NATIONAL ASSOCIATION OF SCHOOLS OF PUBLIC AFFAIRS AND ADMINISTRATION
While development literature is not known for an abundance of success stories, this does not reflect global development experience as a whole.
Gran, Guy · 1983

Abstract
This paper describes 18 successful cases, success being defined as concrete achievement in 4 basic areas - management effectiveness, resources and services, spread and equity, and local capacity building.

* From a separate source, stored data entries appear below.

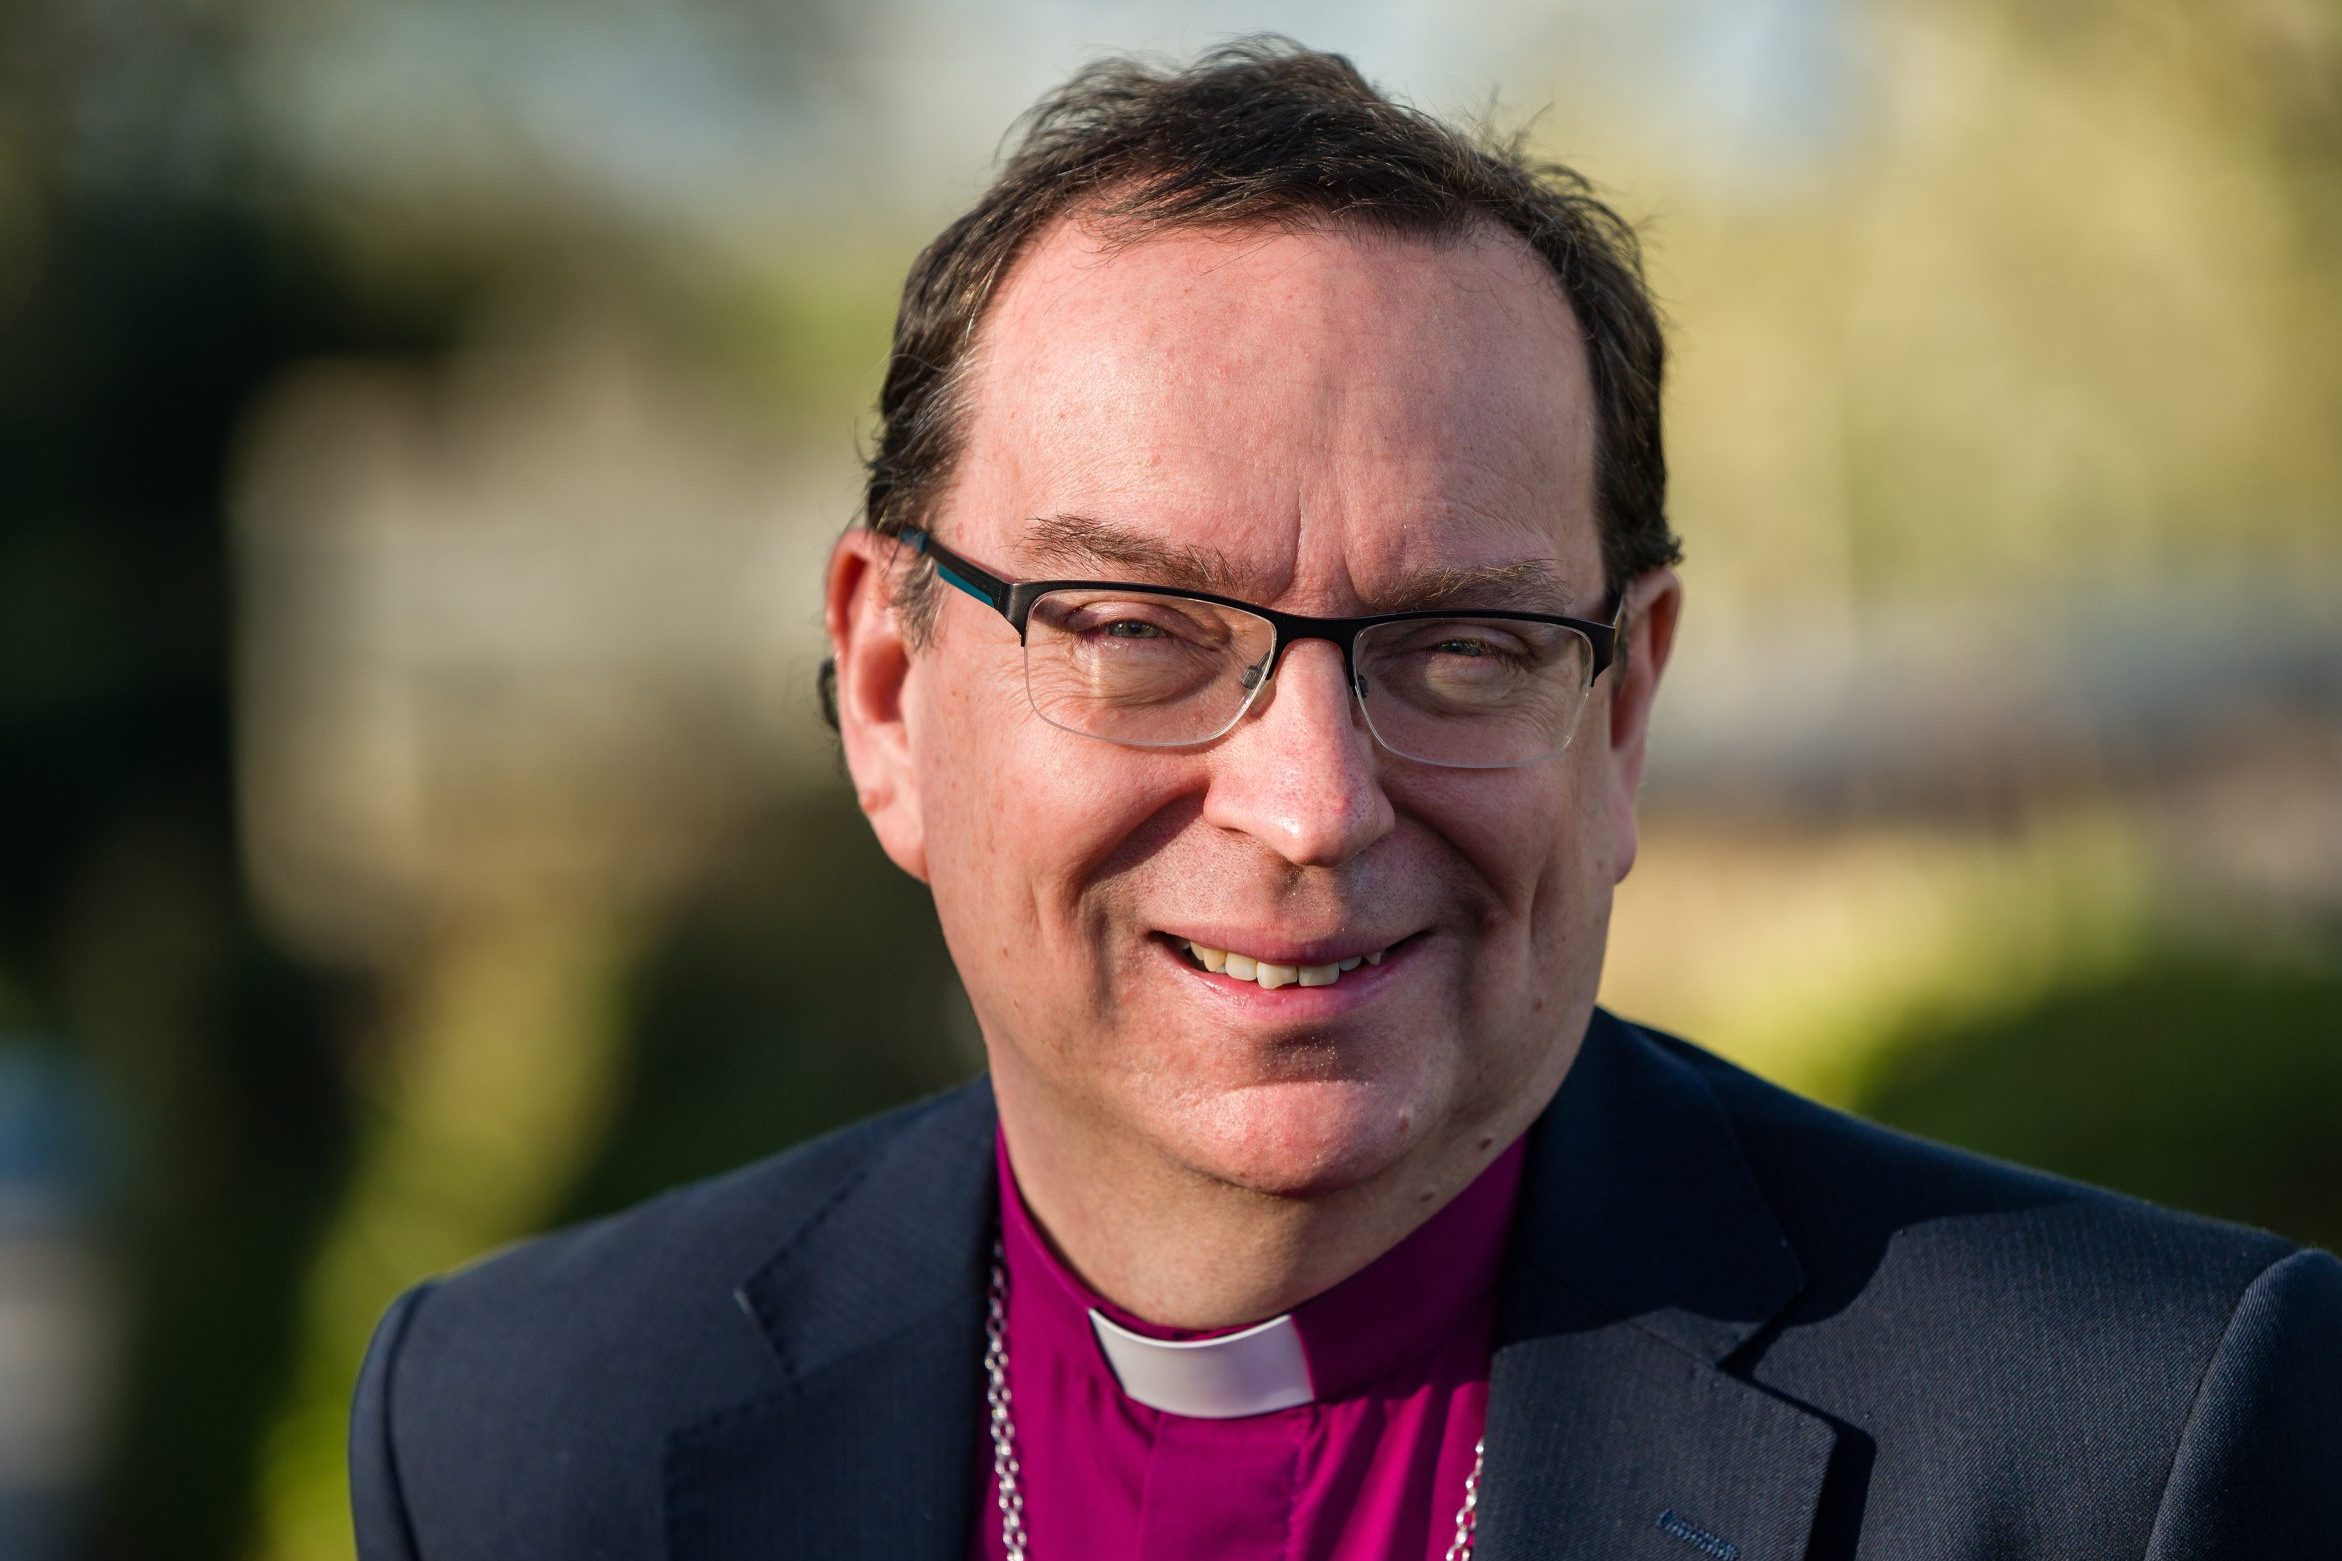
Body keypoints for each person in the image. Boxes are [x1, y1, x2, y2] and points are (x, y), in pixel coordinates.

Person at [349, 40, 2341, 1561]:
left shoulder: (2135, 1445)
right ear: (887, 692)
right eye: (1134, 628)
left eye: (1461, 647)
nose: (1308, 801)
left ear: (1621, 710)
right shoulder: (521, 1437)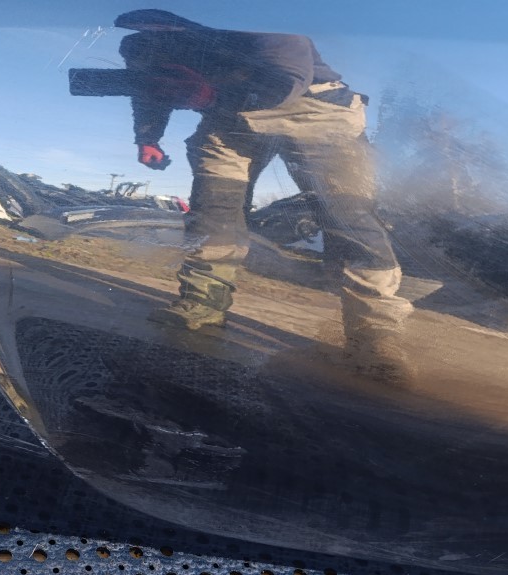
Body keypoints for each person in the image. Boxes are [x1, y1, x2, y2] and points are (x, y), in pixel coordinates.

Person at [115, 9, 414, 383]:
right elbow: (149, 91)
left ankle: (375, 337)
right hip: (230, 119)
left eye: (162, 32)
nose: (152, 39)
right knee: (215, 208)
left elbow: (285, 81)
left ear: (182, 26)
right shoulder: (140, 47)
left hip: (316, 110)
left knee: (346, 213)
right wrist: (147, 137)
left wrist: (209, 92)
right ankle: (202, 304)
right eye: (145, 33)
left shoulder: (257, 28)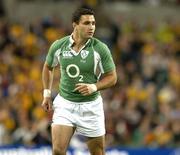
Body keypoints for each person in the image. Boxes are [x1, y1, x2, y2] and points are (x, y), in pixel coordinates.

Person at [41, 7, 117, 155]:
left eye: (93, 23)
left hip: (90, 107)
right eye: (87, 23)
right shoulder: (59, 45)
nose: (91, 27)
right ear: (75, 25)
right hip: (66, 104)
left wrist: (94, 87)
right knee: (57, 150)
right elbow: (48, 67)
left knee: (98, 153)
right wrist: (47, 94)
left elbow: (112, 77)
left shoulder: (100, 49)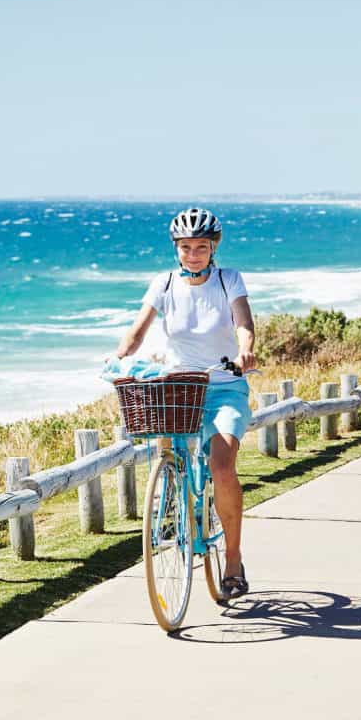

Cases range in scale (from subvillage to national levels), location (urban, rural; Latin America, Asia, Africa), and type of institution (public, private, third sector), but have common themes: (1) committed people and their values matter; (2) social vision in the leadership was typical; (3) the organizations involved developed processes for continuous internal learning and they had respect for and learned from their clients and their environment (decentralized structures and processes made such learning practical); (4) the organizations were relatively or completely autonomous from the larger environment; (5) the poor were mobilized to create some sort of organization in which they felt a sense of ownership and responsibility; (6) flexibility of processes and procedures was present in many ways; (7) most cases started quite small and built organizational capacity layer by layer or region by region; (8) creativity in funding mechanisms to multiply actual resources was common; and (9) group effort was more efficient and effective than were social service programs aimed at the individual poor.